- Цитируемый отрывок:
Побои часто входят в ритуал инициации. Ван Геннеп (van Gennep, 1909, S. 81 и далее) пишет об ударах у зуни в Нью-Мексико, у навахо, в Конго и Новой Гвинее, а также в связи с принятием в тайные союзы на Меланезийских островах. Удары болезненны, и боль играет определенную роль при всех инициациях: выдергивание зубов, обрезание, субинцизия и нанесение татуировок — все это очень болезненно. Так как при этом часто течет кровь, я убежден, что при помощи всех этих разнообразных обрядов символизируется рождение. Одновременно с этим всегда присутствует боль расставания. Таким образом, психическая боль превращается в физическую. Вурмсер (Wurmser, 2001; см. выше) уже указал на многозначность крови как символа рождения и смерти или убийства. Во всяком случае и у нас были и есть аналогичные обряды: например, церемония посвящения в рыцари, конечно, сильно ослабленная с точки зрения болезненности, или оплеуха, которую отвешивает мастер ученику, чтобы сделать его подмастерьем. Все еще, казалось бы, символическими, но по-настоящему связанными с кровью и болью можно назвать атавистические ритуалы «бьющих связей». Их удивленно описывал Марк Твен в XIX веке как пораженный этнолог, но, как обычно, делал это с насмешкой. Они все еще существуют в нашем обществе XXI века.
Одно я знаю наверняка: в Германии шрамов тоже хватает среди молодежи, и они тоже очень уродливы. Они пересекают лицо вдоль и поперек суровыми красными рубцами, они остаются надолго, они неизгладимы (Twain, 2010).

- Исходные данные:
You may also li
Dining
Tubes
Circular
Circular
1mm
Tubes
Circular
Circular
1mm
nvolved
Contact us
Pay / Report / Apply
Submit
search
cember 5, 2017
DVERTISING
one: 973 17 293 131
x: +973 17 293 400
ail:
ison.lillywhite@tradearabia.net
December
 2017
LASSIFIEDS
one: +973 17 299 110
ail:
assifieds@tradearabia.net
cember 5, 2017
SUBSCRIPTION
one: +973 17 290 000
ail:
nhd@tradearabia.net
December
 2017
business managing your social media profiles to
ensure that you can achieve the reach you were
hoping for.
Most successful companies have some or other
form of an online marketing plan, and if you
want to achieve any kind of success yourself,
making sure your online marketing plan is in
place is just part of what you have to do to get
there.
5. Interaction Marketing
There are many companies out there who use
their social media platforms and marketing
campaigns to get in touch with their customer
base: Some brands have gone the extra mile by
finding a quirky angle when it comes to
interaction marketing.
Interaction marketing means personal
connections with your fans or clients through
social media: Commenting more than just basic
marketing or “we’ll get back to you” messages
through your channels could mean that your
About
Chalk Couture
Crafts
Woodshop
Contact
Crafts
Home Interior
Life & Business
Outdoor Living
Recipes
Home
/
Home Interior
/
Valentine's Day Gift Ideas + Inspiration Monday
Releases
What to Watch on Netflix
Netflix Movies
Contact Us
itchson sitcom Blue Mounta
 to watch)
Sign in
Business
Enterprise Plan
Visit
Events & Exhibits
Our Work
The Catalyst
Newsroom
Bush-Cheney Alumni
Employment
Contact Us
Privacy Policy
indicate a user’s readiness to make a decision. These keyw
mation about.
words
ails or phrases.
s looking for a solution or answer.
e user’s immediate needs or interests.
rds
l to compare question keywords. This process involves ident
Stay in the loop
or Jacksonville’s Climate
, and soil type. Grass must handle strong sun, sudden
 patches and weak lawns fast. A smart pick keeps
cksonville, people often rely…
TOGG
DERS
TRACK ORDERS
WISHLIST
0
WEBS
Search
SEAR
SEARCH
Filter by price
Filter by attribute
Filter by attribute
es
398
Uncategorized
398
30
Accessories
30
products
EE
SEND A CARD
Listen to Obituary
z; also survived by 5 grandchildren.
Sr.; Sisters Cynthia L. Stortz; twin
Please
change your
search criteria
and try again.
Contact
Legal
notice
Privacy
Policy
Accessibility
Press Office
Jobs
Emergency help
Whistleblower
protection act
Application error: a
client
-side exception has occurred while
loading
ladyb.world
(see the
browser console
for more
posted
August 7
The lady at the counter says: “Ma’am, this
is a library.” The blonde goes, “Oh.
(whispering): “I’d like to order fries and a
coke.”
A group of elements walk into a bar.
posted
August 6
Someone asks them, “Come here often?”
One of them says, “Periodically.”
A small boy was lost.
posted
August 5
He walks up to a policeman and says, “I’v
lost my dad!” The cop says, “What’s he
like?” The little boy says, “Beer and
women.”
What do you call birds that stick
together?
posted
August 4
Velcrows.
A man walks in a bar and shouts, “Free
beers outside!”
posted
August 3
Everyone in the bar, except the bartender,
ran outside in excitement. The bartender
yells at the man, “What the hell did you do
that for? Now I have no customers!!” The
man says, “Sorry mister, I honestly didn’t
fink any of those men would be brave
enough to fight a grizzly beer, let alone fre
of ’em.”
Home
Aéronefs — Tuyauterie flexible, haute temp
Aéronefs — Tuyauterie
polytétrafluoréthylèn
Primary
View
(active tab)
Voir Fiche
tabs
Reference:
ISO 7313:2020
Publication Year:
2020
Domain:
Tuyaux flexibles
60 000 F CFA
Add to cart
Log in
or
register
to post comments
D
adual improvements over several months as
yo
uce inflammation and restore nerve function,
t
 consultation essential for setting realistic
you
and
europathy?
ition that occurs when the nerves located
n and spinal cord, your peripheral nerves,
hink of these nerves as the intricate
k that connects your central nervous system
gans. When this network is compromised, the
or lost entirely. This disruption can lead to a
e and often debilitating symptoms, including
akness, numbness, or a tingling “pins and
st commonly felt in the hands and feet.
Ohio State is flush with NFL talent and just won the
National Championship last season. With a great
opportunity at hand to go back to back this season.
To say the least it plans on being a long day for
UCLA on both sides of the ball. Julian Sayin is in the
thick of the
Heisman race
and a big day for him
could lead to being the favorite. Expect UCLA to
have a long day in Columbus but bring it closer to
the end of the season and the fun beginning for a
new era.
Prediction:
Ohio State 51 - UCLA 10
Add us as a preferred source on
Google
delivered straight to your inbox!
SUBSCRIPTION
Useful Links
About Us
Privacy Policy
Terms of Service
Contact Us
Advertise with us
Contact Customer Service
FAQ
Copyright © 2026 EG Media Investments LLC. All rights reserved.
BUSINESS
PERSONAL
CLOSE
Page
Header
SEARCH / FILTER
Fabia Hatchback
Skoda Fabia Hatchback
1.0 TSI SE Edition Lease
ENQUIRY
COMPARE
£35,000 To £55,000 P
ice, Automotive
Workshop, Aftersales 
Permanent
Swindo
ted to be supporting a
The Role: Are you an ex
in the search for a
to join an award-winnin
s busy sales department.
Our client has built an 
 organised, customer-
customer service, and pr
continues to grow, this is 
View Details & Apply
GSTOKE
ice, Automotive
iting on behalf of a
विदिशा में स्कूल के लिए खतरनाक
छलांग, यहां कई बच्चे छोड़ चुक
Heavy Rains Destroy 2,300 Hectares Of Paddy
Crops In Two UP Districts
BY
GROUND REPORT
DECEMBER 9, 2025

- Задания:
1: Сократите абзац текста об обрядах инициации, который начинается словами «Побои часто входят в ритуал инициации», и оформите его списком, сохранив основные факты.
2: Ответьте на вопросы по тексту об обрядах инициации:
(a) У каких народов и в каких местах, по ван Геннепу, встречаются удары при инициации?
(b) Кто отвешивает оплеуху ученику, чтобы сделать его подмастерьем?
(c) Какого цвета рубцы на лицах молодёжи в Германии, если судить по последнему абзацу?
3: Допишите следующую часть текста об обрядах инициации, продолжив его после последнего предложения.
Приведённый список никак не связан с текстом об обрядах инициации.

- Результаты заданий:
1:
- Побои часто входят в инициацию. Ван Геннеп (1909) описывает удары у зуни в Нью-Мексико, у навахо, в Конго и Новой Гвинее, а также при приёме в тайные союзы на Меланезийских островах.
- Боль сопровождает все инициации: выдергивание зубов, обрезание, субинцизию и татуировку.
- При этих обрядах часто течёт кровь, поэтому автор убеждён, что они символизируют рождение. К этому добавляется боль расставания, и психическая боль превращается в физическую.
- Вурмсер (2001) указал на многозначность крови как символа рождения и смерти или убийства.
- Похожие обряды есть и у нас: посвящение в рыцари, где боли гораздо меньше, и оплеуха, которой мастер делает ученика подмастерьем.
- С кровью и болью по-настоящему связаны атавистические ритуалы «бьющих связей». Марк Твен описывал их в XIX веке с удивлением и насмешкой, а в XXI веке они всё ещё существуют.

2:
(a) У зуни в Нью-Мексико, у навахо, в Конго и Новой Гвинее, а также при принятии в тайные союзы на Меланезийских островах.
(b) Мастер.
(c) Красные.

3:
Здесь мы видим человека, который может переносить боль, даже если за этим он скрывает страх перед женщинами и жизнью. Боль, похоже, имеет какое-то отношение к самопознанию, формированию идентичности. Иногда в группах пациенты, которые пережили побои, сравнивали себя с теми, кто должен был выжить в своих семьях с непостижимыми атмосферными угрозами и противоречивыми требованиями: «Я был в порядке, я знал, каково это, знал, что меня избивали, никто не утверждал обратное!». Избитый, по крайней мере, знает, кто он. Любой, кто хочет почувствовать, что такое избиение в иллюзорно педагогической, а фактически извращенной садистской структуре школы-интерната, может почитать «Обособление» (1991) и «Безразличие» (1996) Георга-Артура Гольдшмидта. Интересно, что Гольдшмидт различает прусские избиения, подчиняющие ребенка, и французскую эротически-садистскую их форму, которая признает ребенка партнером в злой игре — избиение заставляет его существовать, «розги знакомят его с собой» (Goldschmidt, 1991, S. 33 и далее), как автор сообщает о своем собственном горьком опыте.
Гольдшмидт учит нас, что в случае мазохизма необязательно должен присутствовать драйв страдания, наоборот, садомазохистские отношения могут представлять спасение от угрозы уничтожения и чрезмерной травматической пустоты (Hirsch, 2002b, S. 221).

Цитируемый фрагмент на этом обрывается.